Red Life, Red Kiss: Inmost by Jessica Fisher

Ultimately, Inmost follows a mother’s encounter with the violence of what she’s created, which is a mortal body. What is beautiful (infant, child) is almost most vulnerable. What is weakest and in need of protection is nearest our capacity to wound and destroy.

We saw the red car headed into trouble, the snowy mountain
that rose from the desert

Danger was part of its beauty

— “Derive,” p. 10

or:

Hostages to fortune
their little legs entwined
Something will hurt them

This is the moral of the story

—“Ravage,” p. 20

The mother here is frame and threshold, much as each poem enacts a relentless interior we cannot look away from. The mother’s job is to teach her child how to survive in a world where mere survival is precarious. Each life begins on that, “Cliff where the cradle uncradles,” and the child emerges, exposed. (p. 23, “Pare”) As in this example, Fisher explores the way that words reflect our unreliability. She often follows a noun with a verb of the same root that shifts meaning. What is a cradle if it can uncradle? She also illustrates the paradox of likeness, as in the words, “raise” and “raze,” one meaning to build, the other to destroy (“Mortar,” p. 8).

Fisher’s first book, Frail Craft, won the 2006 Yale Younger Poets Award, and Inmost marks a mature poet fully at home in her craft. For one thing, she’s a master of pacing. Fisher interweaves lyric poems with prose poems that speak more directly. In this controlled variation, the reader encounters both the pleasures of fragmented lines — often in couplet form — and the relief of sentences: “As she nurses, my nipple takes on the color of her lips” (“Want,” p. 32). Likewise, each of the book’s four sections alternate prose poems with lyric sequences, while remaining consistent in voice and tone.
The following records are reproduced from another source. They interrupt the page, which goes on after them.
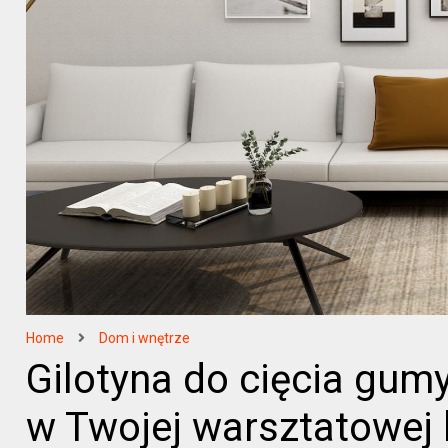
Home
Dom i wnętrze
Gilotyna do cięcia gum
w Twojej warsztatowej 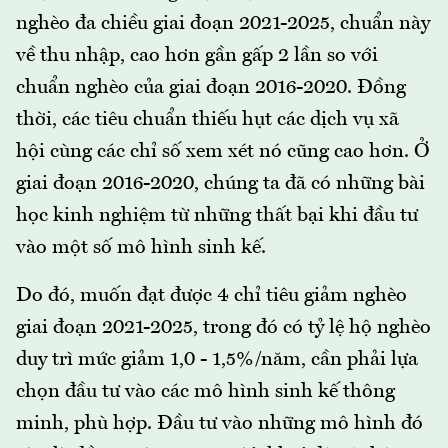
nghèo đa chiều giai đoạn 2021-2025, chuẩn này
về thu nhập, cao hơn gần gấp 2 lần so với
chuẩn nghèo của giai đoạn 2016-2020. Đồng
thời, các tiêu chuẩn thiếu hụt các dịch vụ xã
hội cùng các chỉ số xem xét nó cũng cao hơn. Ở
giai đoạn 2016-2020, chúng ta đã có những bài
học kinh nghiệm từ những thất bại khi đầu tư
vào một số mô hình sinh kế.
Do đó, muốn đạt được 4 chỉ tiêu giảm nghèo
giai đoạn 2021-2025, trong đó có tỷ lệ hộ nghèo
duy trì mức giảm 1,0 - 1,5%/năm, cần phải lựa
chọn đầu tư vào các mô hình sinh kế thông
minh, phù hợp. Đầu tư vào những mô hình đó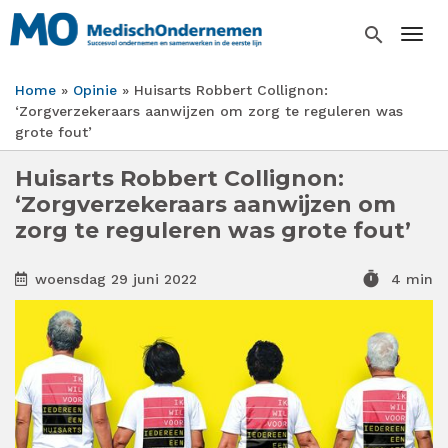
Overslaan
en
search
Togg
naar
de
Home
Opinie
Huisarts Robbert Collignon:
inhoud
Kruimelpad
‘Zorgverzekeraars aanwijzen om zorg te reguleren was
gaan
grote fout’
Huisarts Robbert Collignon:
‘Zorgverzekeraars aanwijzen om
zorg te reguleren was grote fout’
timer
woensdag 29 juni 2022
4 min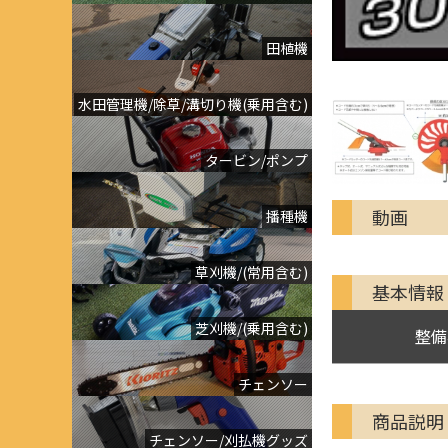
田植機
水田管理機/除草/溝切り機(乗用含む)
タービン/ポンプ
動画
播種機
草刈機/(常用含む)
基本情報
芝刈機/(乗用含む)
整備
チェンソー
商品説明
チェンソー/刈払機グッズ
Ultimately, Fisher directs and redirects our gaze toward the body, made both of flesh and language. In her last lines, Fisher reorders an unpublished Keat’s poem:

red life
— see here it is —
I hold it towards you.

If red life is our blood, our vulnerability and means of wounding, it’s also our aliveness: the one true thing the mother gives her child as offering. “Now I need a red kiss, she says, and gives me her lips” (“Familiar,” p. 37).